Determine all primes $p>0$ so that there exists a solution in $\mathbb F_p$, the field with $p$ elements. $$a)\ 3x^2 - 30x+40=0$$ $$b)\ x^2 + 26x+139=0$$ $$c)\ x^2 - 5x+6=0$$
For a), I got p=2, p=13. For b), I got p=5, p=31, for c), I got p=3. Could someone please tell me if there is an easier way to calculate all the prime p instead of brute forcing it? Could you also please let me know if these are all the primes p that satisfies the condition?
Thank you!!!
In c) we have $$x^2-5x+6=(x-2)(x-3)$$ so $x=2$ and $x=3$ are solutions modulo any prime $p$.

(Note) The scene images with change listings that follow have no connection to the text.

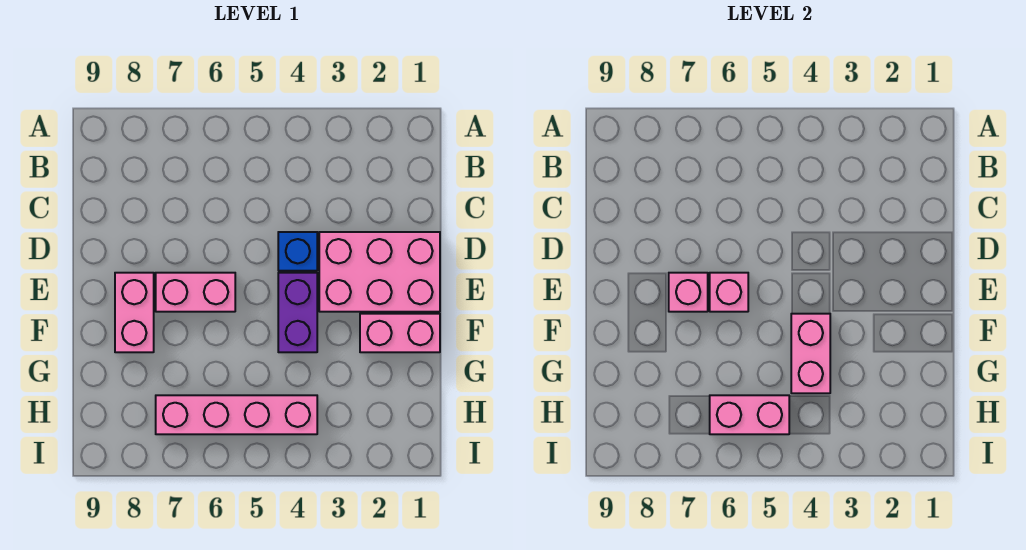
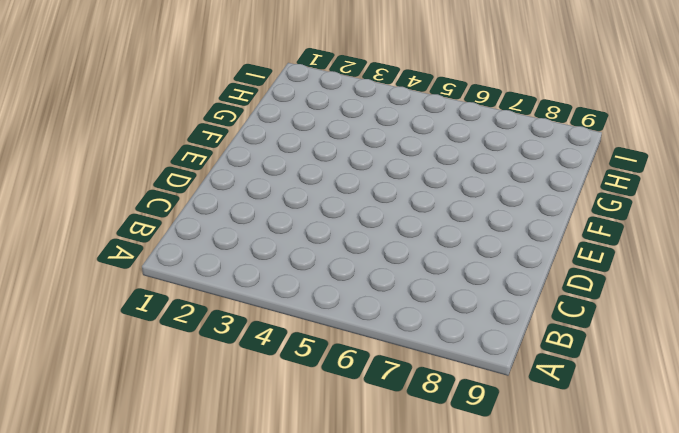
none -> pink brick D1:E3 level 1
none -> blue brick D4 level 1

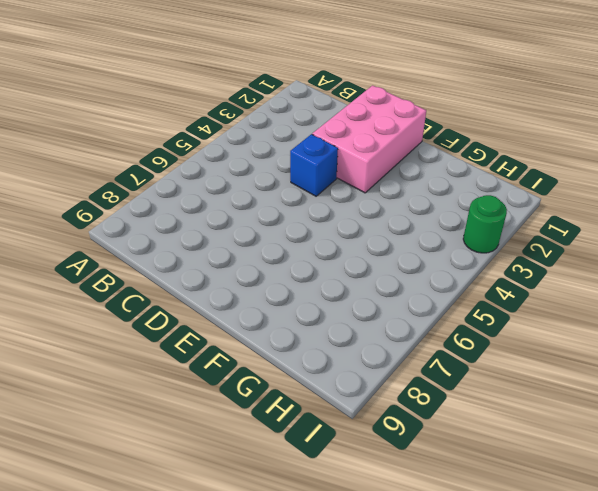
green round brick I3 level 1 -> none
none -> purple brick E4:F4 level 1
none -> pink brick E6:E7 level 1

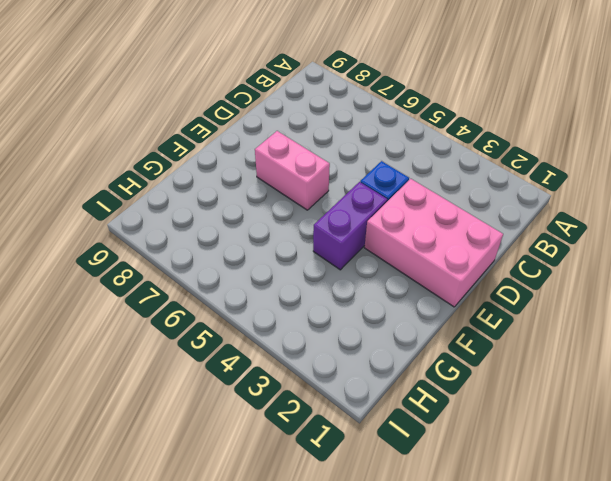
none -> pink brick E8:F8 level 1
none -> pink brick F1:F2 level 1

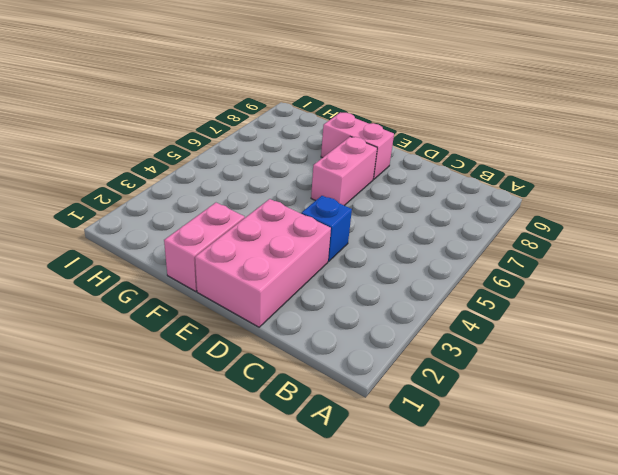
none -> purple brick E4:F4 level 1
none -> pink brick H4:H7 level 1

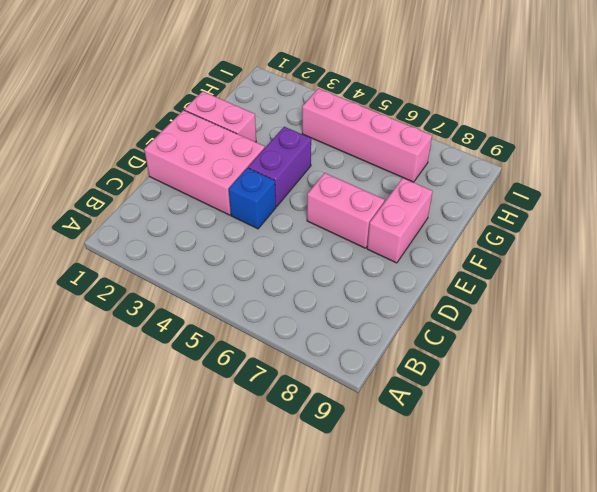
none -> pink brick E6 level 2
none -> pink brick E7 level 2

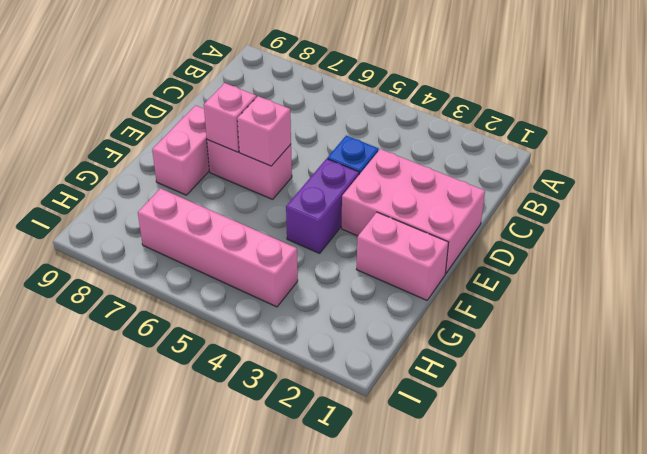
none -> pink brick F4:G4 level 2
none -> pink brick H5:H6 level 2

In b) we have $$ x^2+26x+139=(x+13)^2-30. $$ So this quadratic has a solution modulo $p$, if and only if $30=2\cdot3\cdot5$ is a quadratic residue modulo $p$. In other words we need an even number of $2,3,5$ to be quadratic non-residues modulo $p>5$. By the law of quadratic reciprocity i) the question about $2$ depends on the residue class of $p$ modulo $8$, ii) the question about $3$ depends on the residue class of $p$ modulo $12$, and iii) the question about $5$ depends on the residue class of $p$ modulo $5$. A consequence of this is that the answer depends on the residue class of $p$ modulo $\mathrm{lcm}(8,12,5)=120$. Leaving it to you to check how the $\phi(120)=32$ residue classes split (it works for exactly one half of them and doesn't work for the other half).
Part a) is similar to part b). Leaving that to you as well. Apart from the factors of the discriminant (that you need to check separately), there will be a fifty-fifty split among the primes according to their residue class modulo a suitable number.